» **Exercise details**:
Could you reproduce every one of the entries below verbatim, omitting the pictures?

[Task inputs — start]

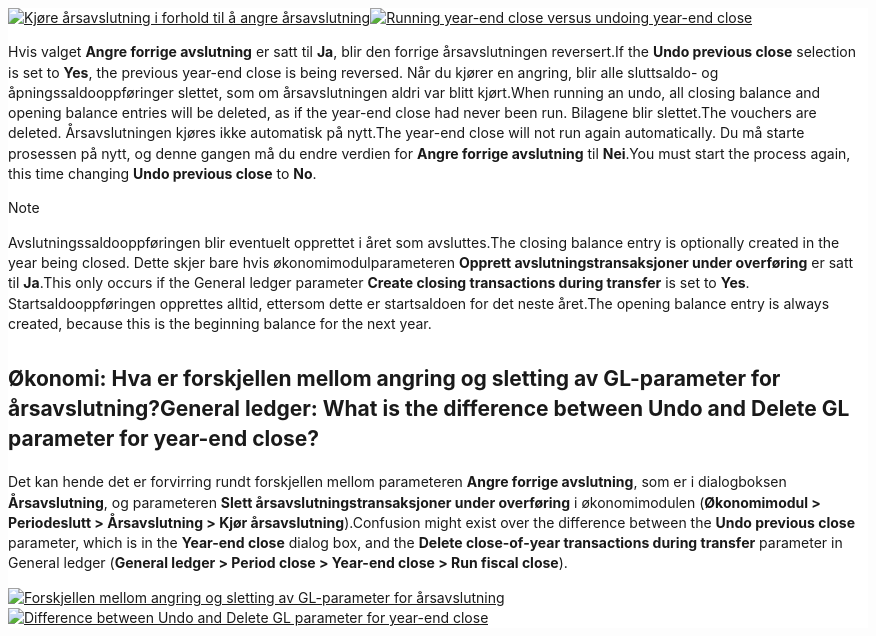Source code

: <span data-ttu-id="55a6a-109">[![Kjøre årsavslutning i forhold til å angre årsavslutning](./media/faq-2020-yr-end-01.png)](./media/faq-2020-yr-end-01.png)</span><span class="sxs-lookup"><span data-stu-id="55a6a-109">[![Running year-end close versus undoing year-end close](./media/faq-2020-yr-end-01.png)](./media/faq-2020-yr-end-01.png)</span></span>

<span data-ttu-id="55a6a-110">Hvis valget **Angre forrige avslutning** er satt til **Ja**, blir den forrige årsavslutningen reversert.</span><span class="sxs-lookup"><span data-stu-id="55a6a-110">If the **Undo previous close** selection is set to **Yes**, the previous year-end close is being reversed.</span></span> <span data-ttu-id="55a6a-111">Når du kjører en angring, blir alle sluttsaldo- og åpningssaldooppføringer slettet, som om årsavslutningen aldri var blitt kjørt.</span><span class="sxs-lookup"><span data-stu-id="55a6a-111">When running an undo, all closing balance and opening balance entries will be deleted, as if the year-end close had never been run.</span></span> <span data-ttu-id="55a6a-112">Bilagene blir slettet.</span><span class="sxs-lookup"><span data-stu-id="55a6a-112">The vouchers are deleted.</span></span> <span data-ttu-id="55a6a-113">Årsavslutningen kjøres ikke automatisk på nytt.</span><span class="sxs-lookup"><span data-stu-id="55a6a-113">The year-end close will not run again automatically.</span></span> <span data-ttu-id="55a6a-114">Du må starte prosessen på nytt, og denne gangen må du endre verdien for **Angre forrige avslutning** til **Nei**.</span><span class="sxs-lookup"><span data-stu-id="55a6a-114">You must start the process again, this time changing **Undo previous close** to **No**.</span></span> 

> [!NOTE]
> <span data-ttu-id="55a6a-115">Avslutningssaldooppføringen blir eventuelt opprettet i året som avsluttes.</span><span class="sxs-lookup"><span data-stu-id="55a6a-115">The closing balance entry is optionally created in the year being closed.</span></span> <span data-ttu-id="55a6a-116">Dette skjer bare hvis økonomimodulparameteren **Opprett avslutningstransaksjoner under overføring** er satt til **Ja**.</span><span class="sxs-lookup"><span data-stu-id="55a6a-116">This only occurs if the General ledger parameter **Create closing transactions during transfer** is set to **Yes**.</span></span> <span data-ttu-id="55a6a-117">Startsaldooppføringen opprettes alltid, ettersom dette er startsaldoen for det neste året.</span><span class="sxs-lookup"><span data-stu-id="55a6a-117">The opening balance entry is always created, because this is the beginning balance for the next year.</span></span>  
 
## <a name="general-ledger-what-is-the-difference-between-undo-and-delete-gl-parameter-for-year-end-close"></a><span data-ttu-id="55a6a-118">Økonomi: Hva er forskjellen mellom angring og sletting av GL-parameter for årsavslutning?</span><span class="sxs-lookup"><span data-stu-id="55a6a-118">General ledger: What is the difference between Undo and Delete GL parameter for year-end close?</span></span>
<span data-ttu-id="55a6a-119">Det kan hende det er forvirring rundt forskjellen mellom parameteren **Angre forrige avslutning**, som er i dialogboksen **Årsavslutning**, og parameteren **Slett årsavslutningstransaksjoner under overføring** i økonomimodulen (**Økonomimodul > Periodeslutt > Årsavslutning > Kjør årsavslutning**).</span><span class="sxs-lookup"><span data-stu-id="55a6a-119">Confusion might exist over the difference between the **Undo previous close** parameter, which is in the **Year-end close** dialog box, and the **Delete close-of-year transactions during transfer** parameter in General ledger (**General ledger > Period close > Year-end close > Run fiscal close**).</span></span>  

<span data-ttu-id="55a6a-120">[![Forskjellen mellom angring og sletting av GL-parameter for årsavslutning](./media/faq-2020-yr-end-02.png)](./media/faq-2020-yr-end-02.png)</span><span class="sxs-lookup"><span data-stu-id="55a6a-120">[![Difference between Undo and Delete GL parameter for year-end close](./media/faq-2020-yr-end-02.png)](./media/faq-2020-yr-end-02.png)</span></span>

[Task inputs — finish]

» **Written response**:
Source code

: <span data-ttu-id="55a6a-109">[![Kjøre årsavslutning i forhold til å angre årsavslutning](./media/faq-2020-yr-end-01.png)](./media/faq-2020-yr-end-01.png)</span><span class="sxs-lookup"><span data-stu-id="55a6a-109">[![Running year-end close versus undoing year-end close](./media/faq-2020-yr-end-01.png)](./media/faq-2020-yr-end-01.png)</span></span>

<span data-ttu-id="55a6a-110">Hvis valget **Angre forrige avslutning** er satt til **Ja**, blir den forrige årsavslutningen reversert.</span><span class="sxs-lookup"><span data-stu-id="55a6a-110">If the **Undo previous close** selection is set to **Yes**, the previous year-end close is being reversed.</span></span> <span data-ttu-id="55a6a-111">Når du kjører en angring, blir alle sluttsaldo- og åpningssaldooppføringer slettet, som om årsavslutningen aldri var blitt kjørt.</span><span class="sxs-lookup"><span data-stu-id="55a6a-111">When running an undo, all closing balance and opening balance entries will be deleted, as if the year-end close had never been run.</span></span> <span data-ttu-id="55a6a-112">Bilagene blir slettet.</span><span class="sxs-lookup"><span data-stu-id="55a6a-112">The vouchers are deleted.</span></span> <span data-ttu-id="55a6a-113">Årsavslutningen kjøres ikke automatisk på nytt.</span><span class="sxs-lookup"><span data-stu-id="55a6a-113">The year-end close will not run again automatically.</span></span> <span data-ttu-id="55a6a-114">Du må starte prosessen på nytt, og denne gangen må du endre verdien for **Angre forrige avslutning** til **Nei**.</span><span class="sxs-lookup"><span data-stu-id="55a6a-114">You must start the process again, this time changing **Undo previous close** to **No**.</span></span> 

> [!NOTE]
> <span data-ttu-id="55a6a-115">Avslutningssaldooppføringen blir eventuelt opprettet i året som avsluttes.</span><span class="sxs-lookup"><span data-stu-id="55a6a-115">The closing balance entry is optionally created in the year being closed.</span></span> <span data-ttu-id="55a6a-116">Dette skjer bare hvis økonomimodulparameteren **Opprett avslutningstransaksjoner under overføring** er satt til **Ja**.</span><span class="sxs-lookup"><span data-stu-id="55a6a-116">This only occurs if the General ledger parameter **Create closing transactions during transfer** is set to **Yes**.</span></span> <span data-ttu-id="55a6a-117">Startsaldooppføringen opprettes alltid, ettersom dette er startsaldoen for det neste året.</span><span class="sxs-lookup"><span data-stu-id="55a6a-117">The opening balance entry is always created, because this is the beginning balance for the next year.</span></span>  
 
## <a name="general-ledger-what-is-the-difference-between-undo-and-delete-gl-parameter-for-year-end-close"></a><span data-ttu-id="55a6a-118">Økonomi: Hva er forskjellen mellom angring og sletting av GL-parameter for årsavslutning?</span><span class="sxs-lookup"><span data-stu-id="55a6a-118">General ledger: What is the difference between Undo and Delete GL parameter for year-end close?</span></span>
<span data-ttu-id="55a6a-119">Det kan hende det er forvirring rundt forskjellen mellom parameteren **Angre forrige avslutning**, som er i dialogboksen **Årsavslutning**, og parameteren **Slett årsavslutningstransaksjoner under overføring** i økonomimodulen (**Økonomimodul > Periodeslutt > Årsavslutning > Kjør årsavslutning**).</span><span class="sxs-lookup"><span data-stu-id="55a6a-119">Confusion might exist over the difference between the **Undo previous close** parameter, which is in the **Year-end close** dialog box, and the **Delete close-of-year transactions during transfer** parameter in General ledger (**General ledger > Period close > Year-end close > Run fiscal close**).</span></span>  

<span data-ttu-id="55a6a-120">[![Forskjellen mellom angring og sletting av GL-parameter for årsavslutning](./media/faq-2020-yr-end-02.png)](./media/faq-2020-yr-end-02.png)</span><span class="sxs-lookup"><span data-stu-id="55a6a-120">[![Difference between Undo and Delete GL parameter for year-end close](./media/faq-2020-yr-end-02.png)](./media/faq-2020-yr-end-02.png)</span></span>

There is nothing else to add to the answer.